OxyContin Information
Future of OxyContin
In August of 2001, Purdue Pharma announced they had come
up with blueprints for a smart pill that would be harder
to abuse than OxyContin. Purdue began researching a safer
alternative to OxyContin in response to the DEA, FDA, and medical
experts concerned with the high number of OxyContin addiction
and abuse
cases that have created crime and theft as a result of the growing
problem. The new painkiller will not be available for at least 2
more years, so the future of OxyContin until that time still remains
uncertain.
For the legitimate patients that do not abuse the drug, obtaining
and filling their prescriptions continues to become harder and harder
as more and more doctors are becoming more apprehensive of prescribing
the addictive drug and pharmacies are no longer carrying it due
to the pharmacy theft and robberies. Doctors started to feel uncomfortable
because they had to question their patients to better identify if
the request for OxyContin was legitimate or if the patient hoped
to receive the painkiller for reasons of abuse and addiction. The
fear of OxyContin is legitimate based on the figures showing that
OxyContin has become more widely abused so soon after its 1995 release
than any other prescription drug in the last 20 years.

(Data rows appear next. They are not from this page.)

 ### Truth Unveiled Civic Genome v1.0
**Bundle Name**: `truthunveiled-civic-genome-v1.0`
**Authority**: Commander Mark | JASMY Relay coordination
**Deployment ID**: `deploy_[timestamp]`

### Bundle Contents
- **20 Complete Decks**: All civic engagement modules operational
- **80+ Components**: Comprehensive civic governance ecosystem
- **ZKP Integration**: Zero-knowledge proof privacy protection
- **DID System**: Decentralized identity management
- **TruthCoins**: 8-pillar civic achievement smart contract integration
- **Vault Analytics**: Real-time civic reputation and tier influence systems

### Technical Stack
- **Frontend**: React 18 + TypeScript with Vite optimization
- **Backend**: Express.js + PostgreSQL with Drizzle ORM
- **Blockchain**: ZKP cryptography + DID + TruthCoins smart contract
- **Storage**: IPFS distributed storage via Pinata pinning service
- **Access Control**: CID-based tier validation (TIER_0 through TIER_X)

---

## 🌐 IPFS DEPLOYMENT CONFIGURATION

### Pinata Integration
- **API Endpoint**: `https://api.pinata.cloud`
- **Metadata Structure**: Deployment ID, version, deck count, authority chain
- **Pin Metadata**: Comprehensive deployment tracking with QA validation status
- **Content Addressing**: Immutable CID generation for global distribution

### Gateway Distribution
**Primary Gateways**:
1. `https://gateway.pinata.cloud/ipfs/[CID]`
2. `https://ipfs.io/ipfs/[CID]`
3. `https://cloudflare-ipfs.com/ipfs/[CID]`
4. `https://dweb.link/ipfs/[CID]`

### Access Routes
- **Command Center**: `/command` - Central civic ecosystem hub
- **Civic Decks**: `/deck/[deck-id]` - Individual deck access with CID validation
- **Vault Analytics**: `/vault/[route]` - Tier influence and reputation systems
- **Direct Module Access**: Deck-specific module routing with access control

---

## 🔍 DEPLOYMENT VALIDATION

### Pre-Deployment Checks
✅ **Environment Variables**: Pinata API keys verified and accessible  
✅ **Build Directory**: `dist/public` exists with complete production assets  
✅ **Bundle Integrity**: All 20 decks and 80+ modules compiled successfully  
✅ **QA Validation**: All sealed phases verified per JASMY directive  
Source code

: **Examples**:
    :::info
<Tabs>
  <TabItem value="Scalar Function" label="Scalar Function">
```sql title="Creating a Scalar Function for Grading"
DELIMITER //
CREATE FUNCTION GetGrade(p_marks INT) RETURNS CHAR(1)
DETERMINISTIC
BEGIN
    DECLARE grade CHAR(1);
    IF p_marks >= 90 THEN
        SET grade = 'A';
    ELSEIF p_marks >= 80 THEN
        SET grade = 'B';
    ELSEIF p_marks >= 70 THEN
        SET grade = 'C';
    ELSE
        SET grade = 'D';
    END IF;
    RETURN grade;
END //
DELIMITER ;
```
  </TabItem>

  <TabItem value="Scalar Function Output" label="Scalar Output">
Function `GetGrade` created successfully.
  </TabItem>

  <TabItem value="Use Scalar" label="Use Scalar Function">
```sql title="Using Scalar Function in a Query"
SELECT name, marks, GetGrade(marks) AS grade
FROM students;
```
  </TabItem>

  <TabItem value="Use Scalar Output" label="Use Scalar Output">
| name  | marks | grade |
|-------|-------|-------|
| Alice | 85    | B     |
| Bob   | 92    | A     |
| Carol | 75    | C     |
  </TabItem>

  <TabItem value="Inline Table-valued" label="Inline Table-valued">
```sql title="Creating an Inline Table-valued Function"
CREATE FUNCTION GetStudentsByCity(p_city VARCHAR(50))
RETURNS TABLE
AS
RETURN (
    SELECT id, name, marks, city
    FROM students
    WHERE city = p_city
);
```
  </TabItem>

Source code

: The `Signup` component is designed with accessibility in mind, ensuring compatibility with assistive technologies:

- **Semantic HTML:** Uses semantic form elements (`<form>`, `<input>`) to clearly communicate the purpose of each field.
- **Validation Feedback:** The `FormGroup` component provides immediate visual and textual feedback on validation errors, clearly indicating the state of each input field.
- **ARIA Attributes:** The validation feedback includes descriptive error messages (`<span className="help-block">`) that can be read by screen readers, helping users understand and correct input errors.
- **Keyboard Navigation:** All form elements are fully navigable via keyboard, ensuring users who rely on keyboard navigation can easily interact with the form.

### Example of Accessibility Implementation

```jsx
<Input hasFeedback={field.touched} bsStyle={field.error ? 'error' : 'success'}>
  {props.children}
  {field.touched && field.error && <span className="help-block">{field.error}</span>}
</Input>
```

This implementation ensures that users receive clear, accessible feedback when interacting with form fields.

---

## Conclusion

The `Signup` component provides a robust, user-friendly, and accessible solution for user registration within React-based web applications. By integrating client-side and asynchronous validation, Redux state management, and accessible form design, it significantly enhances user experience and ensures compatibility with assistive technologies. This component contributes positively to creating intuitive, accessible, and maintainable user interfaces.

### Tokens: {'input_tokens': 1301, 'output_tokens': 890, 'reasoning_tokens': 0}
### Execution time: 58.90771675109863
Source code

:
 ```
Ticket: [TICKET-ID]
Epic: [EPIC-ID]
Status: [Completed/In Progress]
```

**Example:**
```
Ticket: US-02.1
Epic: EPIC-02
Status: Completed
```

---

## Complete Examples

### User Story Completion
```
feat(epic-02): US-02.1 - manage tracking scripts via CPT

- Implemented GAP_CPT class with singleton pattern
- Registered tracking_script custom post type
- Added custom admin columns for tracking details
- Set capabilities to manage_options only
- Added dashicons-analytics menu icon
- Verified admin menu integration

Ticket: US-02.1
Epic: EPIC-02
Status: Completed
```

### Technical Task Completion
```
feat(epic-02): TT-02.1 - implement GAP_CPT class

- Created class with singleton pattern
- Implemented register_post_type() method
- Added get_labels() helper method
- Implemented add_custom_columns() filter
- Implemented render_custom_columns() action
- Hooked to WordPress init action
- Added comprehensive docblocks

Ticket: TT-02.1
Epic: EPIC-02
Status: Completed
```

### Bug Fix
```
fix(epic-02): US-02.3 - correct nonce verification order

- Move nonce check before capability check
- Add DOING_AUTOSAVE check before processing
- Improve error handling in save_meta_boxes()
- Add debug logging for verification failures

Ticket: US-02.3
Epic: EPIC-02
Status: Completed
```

It did not take long for people to learn how to abuse
OxyContin, and people began to crush and then snort or inject the
drug in order to bypass the time-release formula that is supposed
to allow the drug to provide relief for a 12-hour stretch of time.
OxyContin abuse first started to surface in rural areas but quickly
spread and even began surfacing as recreational club drugs.
Purdue claims that OxyContin addicts and abusers will find the new
drug very undesirable.
Unlike OxyContin, the new drug would be embedded with microscopic
beads of naltrexone, which is a narcotic antagonist that counteracts
the medicine. The beads on the new medication would have a coating
of a chemical to keep them from dissolving so that the painkiller
would work very similar to OxyContin when taken as directed. Different
from OxyContin, the new painkiller if crushed or chopped up would
make the coating on the beads break and release the naltrexone and
end up canceling the drugs effects.
Tests are currently being performed on the new drug and officials
have not yet decided if oxycodone, the active ingredient in OxyContin,
will be used or if a different narcotic should be used. If approved
in the future, the FDA will have approved one of the only few abuse-resistant
drugs available. Purdue has been met with a lot of criticism for
not formulating an alternative to OxyContin sooner. OxyContin patients
have filed lawsuits against Purdue for their OxyContin addictions
they have developed, in addition to lawsuits on the illicit abuse
of the drug. Some critics think Purdues new drug development
is simply a response to the legal action taken against them.